----- Extrait choisi -----

En France, les personnes morales peuvent
aussi être reconnues victimes du préjudice environnemental. À ce titre, elles
ont pleine qualité pour agir en justice afin d'obtenir réparation. C'est le cas
des entreprises agricoles pour les pesticides de leurs voisins ou de leurs sols
récemment achetés mais pollués et inexploitables.
Les
communes qui collectent des algues vertes sur les plages peuvent aussi ester en
justice. Les associations ont la possibilité de demander une indemnisation du
préjudice environnemental en se constituant partie civile dans la procédure
pénale. C'est particulièrement le cas avec les associations de protection de
l'environnement, qui ne sont pas victimes, mais peuvent agir en raison de leur
objet statutaire.
« Aux USA, cela fait longtemps au
niveau fédéral et à celui des États fédérés que les victimes ont moyen d'agir. » En
France, c'est à force de mobilisations des associations, des riverains, des
juristes que l'inscription de cette problématique dans l'agenda gouvernemental
s'est imposée.
En parallèle de l'action gouvernementale,
l'évolution du statut de victime environnementale va être une construction
prétorienne, c'est-à-dire venant des juges directement, et non uniquement du
législateur. C'est ce qu'explique Christel Cournil en reprenant les arrêts
phares du Conseil d'État. « Des
victimes dans un endroit A peuvent intenter un procès dans un endroit B. » La Professeure évoque une émergence des
victimes extraterritoriales, qui peut amener à faire évoluer les droits des
États.
Au Chili, tous les riverains d'un lieu de pollution peuvent agir en justice. Aux États-Unis, il y a trois types d'actions contentieuses qui coexistent selon Charline Gillot, juriste de l'association Notre affaire à tous à Lyon. Les victimes de pollutions ont un statut particulier, les autorités locales en ont un autre, et les consommateurs un troisième.
Récemment, une proposition de loi de
l'État du Vermont permet de mieux indemniser les victimes du réchauffement
climatique spécifiquement.
En droit international, la victime
climatique est encore mise de côté. Seules sont reconnues comme telles les
États insulaires (cas de la Malaisie), ou des groupes de populations sans
qualifier la victime, personne physique.
François Zind, avocat à Strasbourg évoque
le projet de l'entreprise StocaMine qui est d'enfouir sous la nappe
phréatique d'Alsace, 320 000 tonnes de déchets toxiques. La nappe est située
sous le Rhin, entre la Forêt noire et le massif des Vosges. Elle alimente 5 à 6
millions de personnes selon maître Zind. Or, les substances nocives remonteraient
par des canaux jusqu'à la nappe à cause des pressions géologiques exercées sur
les déchets.

-----

Questions:
(1) Recopiez le passage de l'extrait qui commence par « Récemment, une proposition » et se termine par « les déchets. ».
(2) D'après l'extrait, quelle quantité de déchets toxiques le projet de l'entreprise StocaMine prévoit-il d'enfouir ?
Les items qui suivent n'ont aucun lien avec l'extrait.

----- Informations -----

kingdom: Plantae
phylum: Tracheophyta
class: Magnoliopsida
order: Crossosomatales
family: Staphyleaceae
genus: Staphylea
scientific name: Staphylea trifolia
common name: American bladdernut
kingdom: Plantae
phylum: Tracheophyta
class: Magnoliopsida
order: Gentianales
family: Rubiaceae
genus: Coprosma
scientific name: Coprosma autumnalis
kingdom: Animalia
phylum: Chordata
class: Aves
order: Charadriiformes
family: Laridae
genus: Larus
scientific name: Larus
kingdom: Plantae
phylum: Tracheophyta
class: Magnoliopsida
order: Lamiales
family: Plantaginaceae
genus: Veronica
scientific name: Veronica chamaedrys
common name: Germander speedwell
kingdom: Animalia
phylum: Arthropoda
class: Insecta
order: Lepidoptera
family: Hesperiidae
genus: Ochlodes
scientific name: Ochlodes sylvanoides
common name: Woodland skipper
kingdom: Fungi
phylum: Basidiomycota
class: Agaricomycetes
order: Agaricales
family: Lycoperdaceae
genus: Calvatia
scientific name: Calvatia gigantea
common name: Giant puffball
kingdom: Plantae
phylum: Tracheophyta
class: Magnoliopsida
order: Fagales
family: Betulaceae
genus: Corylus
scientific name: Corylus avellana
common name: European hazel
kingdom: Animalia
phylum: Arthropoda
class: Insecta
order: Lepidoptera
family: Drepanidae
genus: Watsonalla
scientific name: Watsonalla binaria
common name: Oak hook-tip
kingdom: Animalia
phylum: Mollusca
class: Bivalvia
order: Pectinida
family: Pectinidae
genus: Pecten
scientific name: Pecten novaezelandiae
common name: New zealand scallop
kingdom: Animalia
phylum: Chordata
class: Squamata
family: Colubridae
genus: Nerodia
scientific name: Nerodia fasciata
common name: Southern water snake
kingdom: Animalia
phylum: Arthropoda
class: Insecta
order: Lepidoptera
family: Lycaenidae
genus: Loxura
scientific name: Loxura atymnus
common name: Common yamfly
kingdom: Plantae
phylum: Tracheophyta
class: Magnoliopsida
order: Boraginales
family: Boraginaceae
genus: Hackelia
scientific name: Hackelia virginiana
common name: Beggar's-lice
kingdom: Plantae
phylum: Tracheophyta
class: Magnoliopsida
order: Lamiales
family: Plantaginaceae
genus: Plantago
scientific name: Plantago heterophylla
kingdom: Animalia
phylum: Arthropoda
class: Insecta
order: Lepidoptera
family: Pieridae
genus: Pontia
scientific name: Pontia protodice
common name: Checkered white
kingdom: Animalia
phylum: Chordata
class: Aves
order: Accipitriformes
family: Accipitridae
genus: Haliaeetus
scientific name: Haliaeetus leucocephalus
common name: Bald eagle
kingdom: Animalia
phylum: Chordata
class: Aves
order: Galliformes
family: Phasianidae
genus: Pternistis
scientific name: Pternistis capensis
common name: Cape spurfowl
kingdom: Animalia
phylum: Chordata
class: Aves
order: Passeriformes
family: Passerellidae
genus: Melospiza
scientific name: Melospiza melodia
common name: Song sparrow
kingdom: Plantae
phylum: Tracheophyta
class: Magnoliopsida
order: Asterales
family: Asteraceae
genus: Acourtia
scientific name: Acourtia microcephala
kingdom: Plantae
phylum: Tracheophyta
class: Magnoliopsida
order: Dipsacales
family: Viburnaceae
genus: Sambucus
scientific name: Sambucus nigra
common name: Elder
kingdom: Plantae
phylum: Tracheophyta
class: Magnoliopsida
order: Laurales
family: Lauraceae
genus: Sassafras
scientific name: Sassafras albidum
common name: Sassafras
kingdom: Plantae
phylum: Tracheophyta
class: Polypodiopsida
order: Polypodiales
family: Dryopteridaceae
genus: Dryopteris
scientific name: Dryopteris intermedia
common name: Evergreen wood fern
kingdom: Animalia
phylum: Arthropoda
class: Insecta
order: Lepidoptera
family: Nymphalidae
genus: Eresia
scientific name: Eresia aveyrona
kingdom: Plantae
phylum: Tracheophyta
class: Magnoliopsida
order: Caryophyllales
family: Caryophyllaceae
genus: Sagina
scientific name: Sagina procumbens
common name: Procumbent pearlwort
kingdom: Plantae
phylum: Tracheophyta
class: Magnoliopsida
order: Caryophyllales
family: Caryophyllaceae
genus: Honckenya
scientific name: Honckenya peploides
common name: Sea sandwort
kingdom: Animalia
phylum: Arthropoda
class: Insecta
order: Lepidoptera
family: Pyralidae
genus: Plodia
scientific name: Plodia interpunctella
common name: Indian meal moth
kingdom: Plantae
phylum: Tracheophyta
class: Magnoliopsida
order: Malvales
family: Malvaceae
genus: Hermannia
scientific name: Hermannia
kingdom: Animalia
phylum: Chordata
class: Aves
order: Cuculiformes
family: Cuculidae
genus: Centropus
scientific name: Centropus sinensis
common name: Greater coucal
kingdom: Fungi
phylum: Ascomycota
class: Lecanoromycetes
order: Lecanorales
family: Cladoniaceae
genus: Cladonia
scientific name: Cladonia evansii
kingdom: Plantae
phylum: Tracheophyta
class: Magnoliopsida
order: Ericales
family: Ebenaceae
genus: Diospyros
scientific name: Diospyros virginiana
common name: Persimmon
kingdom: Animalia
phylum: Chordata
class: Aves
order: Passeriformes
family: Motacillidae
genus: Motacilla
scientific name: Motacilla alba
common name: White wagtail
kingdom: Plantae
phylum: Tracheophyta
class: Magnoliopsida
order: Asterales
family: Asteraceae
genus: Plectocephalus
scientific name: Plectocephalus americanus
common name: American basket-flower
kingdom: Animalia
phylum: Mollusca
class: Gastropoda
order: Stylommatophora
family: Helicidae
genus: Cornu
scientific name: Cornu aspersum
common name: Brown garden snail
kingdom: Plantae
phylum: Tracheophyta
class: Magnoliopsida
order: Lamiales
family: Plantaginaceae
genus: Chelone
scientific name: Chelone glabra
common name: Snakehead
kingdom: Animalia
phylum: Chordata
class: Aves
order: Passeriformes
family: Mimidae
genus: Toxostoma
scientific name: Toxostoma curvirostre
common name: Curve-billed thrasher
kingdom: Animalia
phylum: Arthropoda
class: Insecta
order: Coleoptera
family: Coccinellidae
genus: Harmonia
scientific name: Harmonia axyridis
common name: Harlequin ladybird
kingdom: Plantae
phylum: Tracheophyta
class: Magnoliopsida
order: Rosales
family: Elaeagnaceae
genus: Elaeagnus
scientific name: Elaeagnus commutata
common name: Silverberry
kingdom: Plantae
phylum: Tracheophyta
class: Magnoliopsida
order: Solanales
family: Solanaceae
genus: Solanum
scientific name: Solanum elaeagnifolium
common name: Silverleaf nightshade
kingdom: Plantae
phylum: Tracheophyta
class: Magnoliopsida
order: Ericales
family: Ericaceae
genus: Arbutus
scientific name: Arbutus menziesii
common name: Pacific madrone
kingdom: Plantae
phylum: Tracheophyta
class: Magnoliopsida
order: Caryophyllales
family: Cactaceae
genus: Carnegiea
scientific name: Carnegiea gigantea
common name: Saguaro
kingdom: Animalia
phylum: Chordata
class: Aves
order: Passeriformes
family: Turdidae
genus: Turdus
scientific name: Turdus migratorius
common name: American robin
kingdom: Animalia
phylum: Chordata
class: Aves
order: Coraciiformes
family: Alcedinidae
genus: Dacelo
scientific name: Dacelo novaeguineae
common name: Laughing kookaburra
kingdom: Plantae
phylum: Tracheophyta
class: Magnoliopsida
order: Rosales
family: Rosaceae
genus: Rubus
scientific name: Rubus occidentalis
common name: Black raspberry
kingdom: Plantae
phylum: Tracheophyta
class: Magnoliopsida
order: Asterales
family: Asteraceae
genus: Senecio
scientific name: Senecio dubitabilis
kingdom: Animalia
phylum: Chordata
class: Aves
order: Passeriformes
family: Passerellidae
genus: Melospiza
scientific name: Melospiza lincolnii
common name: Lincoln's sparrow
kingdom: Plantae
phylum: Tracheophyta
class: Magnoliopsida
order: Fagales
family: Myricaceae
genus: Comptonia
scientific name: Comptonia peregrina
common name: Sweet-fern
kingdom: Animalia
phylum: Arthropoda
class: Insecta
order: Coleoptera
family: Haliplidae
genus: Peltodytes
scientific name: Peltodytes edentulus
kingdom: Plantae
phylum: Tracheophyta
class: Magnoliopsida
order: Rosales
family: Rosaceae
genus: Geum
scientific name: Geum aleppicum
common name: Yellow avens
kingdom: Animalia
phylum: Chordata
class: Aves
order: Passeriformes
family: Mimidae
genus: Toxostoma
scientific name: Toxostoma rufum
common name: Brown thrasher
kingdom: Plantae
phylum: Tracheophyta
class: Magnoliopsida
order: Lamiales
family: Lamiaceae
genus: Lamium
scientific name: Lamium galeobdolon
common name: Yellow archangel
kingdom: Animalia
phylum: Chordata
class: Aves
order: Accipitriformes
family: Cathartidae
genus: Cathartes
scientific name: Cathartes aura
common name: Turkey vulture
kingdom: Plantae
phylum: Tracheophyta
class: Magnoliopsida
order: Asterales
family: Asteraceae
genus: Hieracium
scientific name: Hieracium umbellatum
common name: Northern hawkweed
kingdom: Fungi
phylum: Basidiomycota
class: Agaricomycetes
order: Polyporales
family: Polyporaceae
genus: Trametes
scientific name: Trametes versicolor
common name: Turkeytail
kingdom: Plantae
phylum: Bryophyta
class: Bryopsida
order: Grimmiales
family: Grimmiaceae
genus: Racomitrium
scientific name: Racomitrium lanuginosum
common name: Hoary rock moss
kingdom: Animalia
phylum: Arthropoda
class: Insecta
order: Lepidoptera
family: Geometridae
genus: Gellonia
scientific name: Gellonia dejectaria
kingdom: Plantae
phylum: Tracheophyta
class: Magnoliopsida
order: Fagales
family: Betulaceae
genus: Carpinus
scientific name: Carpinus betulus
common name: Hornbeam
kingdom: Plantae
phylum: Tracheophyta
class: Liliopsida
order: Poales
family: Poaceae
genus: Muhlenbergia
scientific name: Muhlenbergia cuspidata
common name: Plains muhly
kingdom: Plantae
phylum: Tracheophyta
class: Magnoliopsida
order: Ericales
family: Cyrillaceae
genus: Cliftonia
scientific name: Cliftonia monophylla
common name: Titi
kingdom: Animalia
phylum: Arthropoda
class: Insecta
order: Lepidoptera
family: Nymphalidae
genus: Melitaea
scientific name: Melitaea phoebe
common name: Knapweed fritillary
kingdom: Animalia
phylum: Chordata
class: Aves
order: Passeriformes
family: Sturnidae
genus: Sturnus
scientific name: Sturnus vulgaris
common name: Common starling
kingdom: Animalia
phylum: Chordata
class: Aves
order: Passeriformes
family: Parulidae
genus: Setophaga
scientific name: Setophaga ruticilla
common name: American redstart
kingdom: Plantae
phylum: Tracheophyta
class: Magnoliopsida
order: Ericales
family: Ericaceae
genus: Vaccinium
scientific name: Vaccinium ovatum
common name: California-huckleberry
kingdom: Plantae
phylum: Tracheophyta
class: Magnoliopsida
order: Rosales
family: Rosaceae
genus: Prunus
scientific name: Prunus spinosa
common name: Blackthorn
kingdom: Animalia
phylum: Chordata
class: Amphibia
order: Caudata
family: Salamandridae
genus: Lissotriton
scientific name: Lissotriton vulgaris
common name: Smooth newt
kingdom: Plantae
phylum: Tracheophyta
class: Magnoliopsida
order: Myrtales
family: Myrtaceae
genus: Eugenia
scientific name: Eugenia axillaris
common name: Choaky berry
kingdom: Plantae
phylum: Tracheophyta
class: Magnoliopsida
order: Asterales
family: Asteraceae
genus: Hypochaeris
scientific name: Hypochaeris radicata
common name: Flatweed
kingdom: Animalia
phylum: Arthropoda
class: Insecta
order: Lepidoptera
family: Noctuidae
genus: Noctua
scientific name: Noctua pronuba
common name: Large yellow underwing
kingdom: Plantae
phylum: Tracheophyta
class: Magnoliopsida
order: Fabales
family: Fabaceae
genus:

-----

Réponses par item:
(1)
Récemment, une proposition de loi de
l'État du Vermont permet de mieux indemniser les victimes du réchauffement
climatique spécifiquement.
En droit international, la victime
climatique est encore mise de côté. Seules sont reconnues comme telles les
États insulaires (cas de la Malaisie), ou des groupes de populations sans
qualifier la victime, personne physique.
François Zind, avocat à Strasbourg évoque
le projet de l'entreprise StocaMine qui est d'enfouir sous la nappe
phréatique d'Alsace, 320 000 tonnes de déchets toxiques. La nappe est située
sous le Rhin, entre la Forêt noire et le massif des Vosges. Elle alimente 5 à 6
millions de personnes selon maître Zind. Or, les substances nocives remonteraient
par des canaux jusqu'à la nappe à cause des pressions géologiques exercées sur
les déchets.

(2) 320 000 tonnes.